I watched parts of three different videos. There are so many examples of what NOT to do in there, it is ridiculous! I pity the person who ends up with that car when they have to undo the "restoration" work.


----------



## Rukee (Feb 8, 2007)

chuckha62 said:


> I watched parts of three different videos. There are so many examples of what NOT to do in there, it is ridiculous! I pity the person who ends up with that car when they have to undo the "restoration" work.


So true.
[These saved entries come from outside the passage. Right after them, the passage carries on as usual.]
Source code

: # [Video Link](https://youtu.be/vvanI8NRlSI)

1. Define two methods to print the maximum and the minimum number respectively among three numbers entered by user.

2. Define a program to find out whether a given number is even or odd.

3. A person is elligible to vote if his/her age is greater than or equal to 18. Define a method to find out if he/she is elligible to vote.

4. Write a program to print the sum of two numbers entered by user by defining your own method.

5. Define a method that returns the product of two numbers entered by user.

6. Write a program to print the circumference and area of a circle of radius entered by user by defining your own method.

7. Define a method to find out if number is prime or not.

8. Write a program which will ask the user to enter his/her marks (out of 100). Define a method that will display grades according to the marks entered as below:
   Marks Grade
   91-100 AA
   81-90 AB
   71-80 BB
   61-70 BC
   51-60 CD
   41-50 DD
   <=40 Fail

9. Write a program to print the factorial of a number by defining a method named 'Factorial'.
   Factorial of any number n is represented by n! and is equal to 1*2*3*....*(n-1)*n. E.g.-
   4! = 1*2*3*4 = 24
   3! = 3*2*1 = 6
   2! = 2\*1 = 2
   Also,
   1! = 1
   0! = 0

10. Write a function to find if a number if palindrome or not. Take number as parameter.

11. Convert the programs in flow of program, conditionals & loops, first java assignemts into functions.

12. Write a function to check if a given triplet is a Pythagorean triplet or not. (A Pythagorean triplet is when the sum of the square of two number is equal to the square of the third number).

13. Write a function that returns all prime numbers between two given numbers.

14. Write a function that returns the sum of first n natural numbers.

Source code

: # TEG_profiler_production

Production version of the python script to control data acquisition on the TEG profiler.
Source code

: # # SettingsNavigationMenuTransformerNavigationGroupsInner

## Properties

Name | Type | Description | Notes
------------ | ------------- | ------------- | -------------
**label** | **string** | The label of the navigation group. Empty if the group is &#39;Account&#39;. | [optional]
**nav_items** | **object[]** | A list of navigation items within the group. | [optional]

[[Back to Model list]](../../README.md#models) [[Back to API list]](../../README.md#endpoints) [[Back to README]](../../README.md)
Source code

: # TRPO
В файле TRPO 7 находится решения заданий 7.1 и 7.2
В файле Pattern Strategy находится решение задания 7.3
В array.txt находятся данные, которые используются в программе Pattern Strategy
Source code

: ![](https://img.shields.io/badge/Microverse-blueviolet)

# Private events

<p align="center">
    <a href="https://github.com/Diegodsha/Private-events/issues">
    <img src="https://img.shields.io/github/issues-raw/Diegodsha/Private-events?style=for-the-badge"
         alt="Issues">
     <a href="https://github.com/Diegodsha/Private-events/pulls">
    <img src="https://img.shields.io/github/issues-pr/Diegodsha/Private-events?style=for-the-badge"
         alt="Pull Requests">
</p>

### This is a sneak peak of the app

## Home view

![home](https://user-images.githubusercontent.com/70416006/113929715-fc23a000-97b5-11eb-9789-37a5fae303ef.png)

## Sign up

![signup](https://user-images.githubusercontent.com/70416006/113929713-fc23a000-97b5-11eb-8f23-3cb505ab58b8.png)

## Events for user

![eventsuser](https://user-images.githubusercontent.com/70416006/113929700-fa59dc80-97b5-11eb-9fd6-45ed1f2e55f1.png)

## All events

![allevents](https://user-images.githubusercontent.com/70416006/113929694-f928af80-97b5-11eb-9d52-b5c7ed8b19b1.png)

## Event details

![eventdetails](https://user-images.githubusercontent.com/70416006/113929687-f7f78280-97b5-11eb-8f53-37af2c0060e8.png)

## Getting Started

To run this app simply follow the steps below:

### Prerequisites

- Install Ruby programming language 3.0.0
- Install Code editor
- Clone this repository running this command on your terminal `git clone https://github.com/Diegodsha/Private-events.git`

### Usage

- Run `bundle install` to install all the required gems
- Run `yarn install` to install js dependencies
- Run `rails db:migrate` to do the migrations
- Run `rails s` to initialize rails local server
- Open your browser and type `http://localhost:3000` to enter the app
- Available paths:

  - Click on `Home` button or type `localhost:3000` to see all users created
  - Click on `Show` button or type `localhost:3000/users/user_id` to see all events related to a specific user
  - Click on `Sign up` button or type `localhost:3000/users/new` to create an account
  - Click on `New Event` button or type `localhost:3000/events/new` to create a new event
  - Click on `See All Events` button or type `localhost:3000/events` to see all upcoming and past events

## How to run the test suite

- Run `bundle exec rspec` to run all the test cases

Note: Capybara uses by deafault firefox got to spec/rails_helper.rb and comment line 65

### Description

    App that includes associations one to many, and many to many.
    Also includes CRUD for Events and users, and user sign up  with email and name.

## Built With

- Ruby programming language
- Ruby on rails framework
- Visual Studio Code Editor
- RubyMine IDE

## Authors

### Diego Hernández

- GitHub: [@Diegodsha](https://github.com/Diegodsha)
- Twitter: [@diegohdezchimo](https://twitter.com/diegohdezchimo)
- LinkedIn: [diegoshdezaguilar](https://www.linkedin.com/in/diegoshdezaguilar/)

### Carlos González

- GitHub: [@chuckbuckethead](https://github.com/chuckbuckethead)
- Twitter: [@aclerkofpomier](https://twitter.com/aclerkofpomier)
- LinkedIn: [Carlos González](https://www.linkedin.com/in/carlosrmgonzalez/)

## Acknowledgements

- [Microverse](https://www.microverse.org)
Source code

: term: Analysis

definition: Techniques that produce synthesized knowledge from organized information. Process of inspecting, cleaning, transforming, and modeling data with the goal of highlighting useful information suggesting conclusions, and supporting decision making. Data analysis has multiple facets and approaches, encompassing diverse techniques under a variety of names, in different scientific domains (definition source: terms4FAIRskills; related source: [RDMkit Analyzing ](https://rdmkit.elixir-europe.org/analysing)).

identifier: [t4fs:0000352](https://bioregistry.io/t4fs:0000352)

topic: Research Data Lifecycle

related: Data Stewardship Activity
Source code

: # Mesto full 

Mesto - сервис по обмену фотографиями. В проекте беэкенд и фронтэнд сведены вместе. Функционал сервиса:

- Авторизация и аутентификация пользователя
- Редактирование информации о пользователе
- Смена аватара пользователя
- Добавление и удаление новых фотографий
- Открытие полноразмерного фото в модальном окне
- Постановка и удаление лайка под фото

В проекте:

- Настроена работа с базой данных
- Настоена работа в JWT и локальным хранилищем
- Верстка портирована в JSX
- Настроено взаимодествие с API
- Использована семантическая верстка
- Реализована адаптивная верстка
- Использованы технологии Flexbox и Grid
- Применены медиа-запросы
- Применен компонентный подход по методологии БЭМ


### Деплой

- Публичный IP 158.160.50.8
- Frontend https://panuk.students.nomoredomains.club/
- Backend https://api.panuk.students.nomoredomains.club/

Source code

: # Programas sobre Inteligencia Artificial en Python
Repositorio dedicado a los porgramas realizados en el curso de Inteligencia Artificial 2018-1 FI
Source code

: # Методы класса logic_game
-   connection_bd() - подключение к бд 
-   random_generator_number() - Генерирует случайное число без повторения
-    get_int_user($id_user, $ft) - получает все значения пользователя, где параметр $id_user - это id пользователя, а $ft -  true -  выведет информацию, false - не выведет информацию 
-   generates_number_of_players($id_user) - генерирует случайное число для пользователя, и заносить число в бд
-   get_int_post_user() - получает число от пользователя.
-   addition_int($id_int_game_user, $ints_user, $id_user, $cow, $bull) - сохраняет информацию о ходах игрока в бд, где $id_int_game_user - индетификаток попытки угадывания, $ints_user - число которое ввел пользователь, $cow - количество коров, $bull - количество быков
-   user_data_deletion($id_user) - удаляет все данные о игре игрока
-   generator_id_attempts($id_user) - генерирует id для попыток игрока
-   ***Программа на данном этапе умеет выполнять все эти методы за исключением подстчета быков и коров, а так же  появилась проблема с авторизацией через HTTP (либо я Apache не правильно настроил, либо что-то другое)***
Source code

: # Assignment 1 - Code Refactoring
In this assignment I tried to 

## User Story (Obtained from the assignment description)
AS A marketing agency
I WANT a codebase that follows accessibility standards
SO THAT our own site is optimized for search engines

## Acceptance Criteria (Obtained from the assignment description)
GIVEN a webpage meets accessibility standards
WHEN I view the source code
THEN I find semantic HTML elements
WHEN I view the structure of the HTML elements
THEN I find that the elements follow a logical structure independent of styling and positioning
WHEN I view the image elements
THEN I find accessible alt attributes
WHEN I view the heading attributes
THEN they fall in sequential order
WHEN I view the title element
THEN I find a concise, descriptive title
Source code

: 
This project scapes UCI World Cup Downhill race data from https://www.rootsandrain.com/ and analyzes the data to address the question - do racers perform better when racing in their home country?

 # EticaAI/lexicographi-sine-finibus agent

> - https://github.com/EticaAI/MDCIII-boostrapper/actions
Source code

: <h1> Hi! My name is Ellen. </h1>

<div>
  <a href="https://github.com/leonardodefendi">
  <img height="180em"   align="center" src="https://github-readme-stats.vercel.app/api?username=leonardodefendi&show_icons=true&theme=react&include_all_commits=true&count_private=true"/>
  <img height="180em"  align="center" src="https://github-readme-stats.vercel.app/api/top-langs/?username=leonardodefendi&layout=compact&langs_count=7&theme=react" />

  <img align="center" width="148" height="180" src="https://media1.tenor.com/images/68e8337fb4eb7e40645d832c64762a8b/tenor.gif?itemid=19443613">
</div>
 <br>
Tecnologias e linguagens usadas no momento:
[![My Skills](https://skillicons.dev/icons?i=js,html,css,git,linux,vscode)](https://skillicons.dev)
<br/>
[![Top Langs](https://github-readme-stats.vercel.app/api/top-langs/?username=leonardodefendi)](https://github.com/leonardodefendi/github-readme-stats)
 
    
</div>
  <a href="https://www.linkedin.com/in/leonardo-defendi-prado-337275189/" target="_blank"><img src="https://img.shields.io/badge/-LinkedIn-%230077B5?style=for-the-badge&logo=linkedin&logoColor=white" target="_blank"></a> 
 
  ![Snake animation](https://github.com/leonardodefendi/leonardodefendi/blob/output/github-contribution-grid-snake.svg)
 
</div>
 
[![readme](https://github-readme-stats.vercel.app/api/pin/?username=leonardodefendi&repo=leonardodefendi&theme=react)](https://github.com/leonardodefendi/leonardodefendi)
They didn't even take the windshield trim off when they filled that hole it the roof, you know it's going to leak before the bondoo falls out.


----------



## Pinion head (Jan 3, 2015)

Rukee said:


> So true. They didn't even take the windshield trim off when they filled that hole it the roof, you know it's going to leak before the bondoo falls out.


Typical puppymill build. I can't even see the video, as my 1st Gen I pad doesn't support the u tube video. What's the channel,mthe fellow that posted the video? Will look at it late late tonight.


----------



## Goat Roper (Oct 28, 2014)

chuckha62 said:


> I watched parts of three different videos. There are so many examples of what NOT to do in there, it is ridiculous! I pity the person who ends up with that car when they have to undo the "restoration" work.


All it will take is one pothole to undo the work.:rofl:


----------



## bondobill (Oct 24, 2011)

Kinda reminded me of a Chip Foose build :thumbsup:

Bill


----------